Cross-border e-commerce makes for around 22% of every physical merchandise shipment within the e-commerce shipment area. Moreover, as 67% of worldwide consumers make acquisitions from the comfort of their homes at international e-commerce retailers, it’s only natural that Western European countries lead by numbers. The lower prices, decent shipment times, excellent customer service, numerous payment methods, and streamlined supply chain operations, among other strong points, encourage 1 in 5 prospective buyers of a product to look for their necessity in overseas offerors.

Cross-border trade taking it up a notch

Budget-focused Western European consumers are looking into cross-border e-commerce opportunities to leverage competitive pricing. International trading giants are fighting the best of the best to secure larger market shares, and their pricing is the main and most important contributor to their expanding fame.

A substantial percentage of Zoomers and Millennials across the UK, the Netherlands, France, and Belgium make international payments for goods a few times a year in the search for better deals. To get the top dollar, consumers in Western European countries look into top retail giants such as the following:

  • Ikea
  • Lidl
  • Zalando
  • H&M
  • LEGO
  • Zara
  • Jysk
  • Bauhaus
  • Notino
  • Adidas.

Rising digital wallet utilization and service providers

With increasing popularity among Western European customers, digital wallets see a heightening activity. 25% of UK purchasers are familiar with e-wallet assisted purchases, whereas 22% of consumers in Ireland can tell the same. Sought-after payment venues in Western Europe vary by nation, with the following leading the tops:

  • Mastercard and Visa in Ireland and the UK
  • PayPal in Germany, France, and the UK
  • SEPA Direct and Giropay in Germany
  • iDeal in Belgium and Netherlands
  • Sofort in Belgium and Germany
  • Cartes Bancaires in France.

Last, the key players seizing the spotlight

Statista data shows that among the numerous participants looking for a more significant market share, Amazon stands out as the primary online platform used in Western European countries, driving sales from over 1.3BN users monthly.
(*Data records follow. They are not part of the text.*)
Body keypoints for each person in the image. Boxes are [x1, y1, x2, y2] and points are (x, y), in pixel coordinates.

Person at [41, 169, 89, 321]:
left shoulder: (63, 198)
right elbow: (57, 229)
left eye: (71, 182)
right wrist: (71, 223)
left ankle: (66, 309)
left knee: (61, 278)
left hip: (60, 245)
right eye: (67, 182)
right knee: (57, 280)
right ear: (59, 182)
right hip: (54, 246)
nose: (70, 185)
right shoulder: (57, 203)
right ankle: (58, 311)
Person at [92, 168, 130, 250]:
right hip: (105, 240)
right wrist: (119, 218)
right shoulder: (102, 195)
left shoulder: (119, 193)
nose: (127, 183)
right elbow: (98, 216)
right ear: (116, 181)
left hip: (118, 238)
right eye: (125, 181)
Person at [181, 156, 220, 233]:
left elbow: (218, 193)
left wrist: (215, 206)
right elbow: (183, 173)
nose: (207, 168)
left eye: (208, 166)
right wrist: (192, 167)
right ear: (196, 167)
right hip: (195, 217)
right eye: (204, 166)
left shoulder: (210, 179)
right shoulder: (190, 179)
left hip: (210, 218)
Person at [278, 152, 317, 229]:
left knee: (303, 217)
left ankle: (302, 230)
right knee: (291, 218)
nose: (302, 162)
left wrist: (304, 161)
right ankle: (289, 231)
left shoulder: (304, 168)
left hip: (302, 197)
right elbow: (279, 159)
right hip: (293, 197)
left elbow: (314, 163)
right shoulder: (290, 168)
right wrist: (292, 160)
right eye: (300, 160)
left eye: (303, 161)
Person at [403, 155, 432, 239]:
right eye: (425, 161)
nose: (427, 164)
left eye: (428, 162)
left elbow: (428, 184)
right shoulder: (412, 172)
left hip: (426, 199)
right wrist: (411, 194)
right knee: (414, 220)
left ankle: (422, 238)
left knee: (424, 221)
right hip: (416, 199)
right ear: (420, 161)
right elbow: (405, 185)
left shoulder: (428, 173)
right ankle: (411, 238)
Secondly, eBay follows in Amazon’s footsteps with more than 470MN monthly utilizers. At the same time, Zalando ranks third, with Asos, Bol, OTTO, and Kaufland boasting the consequent leadership positions. The best-known brands attract substantial monthly visitor numbers, so it’s clear to see why and how cross-border e-commerce across Western European nations is booming.


Challenged by the Chinese giants and other non-European entities, Western European businesses must strategically adjust their pricing to combat the unparalleled deals coming from abroad. Retailers in France, Germany, the UK, and so on have a lot on their plates these days, so it’s expected that the future will distinguish those that can reduce their supply costs and improve their outcome quality and throughput from those the top market share conquerors will weigh down.

What’s certain is that giant European retailers such as Deutsch’s all-around platform Zalando and fast-fashion e-commerce heavyweights like Shein are boosting cross-border e-commerce sales and consequent purchaser numbers, raising new concerns as well as opportunities. It’s only a matter of the specific side of the spectrum a business or purchaser is looking from.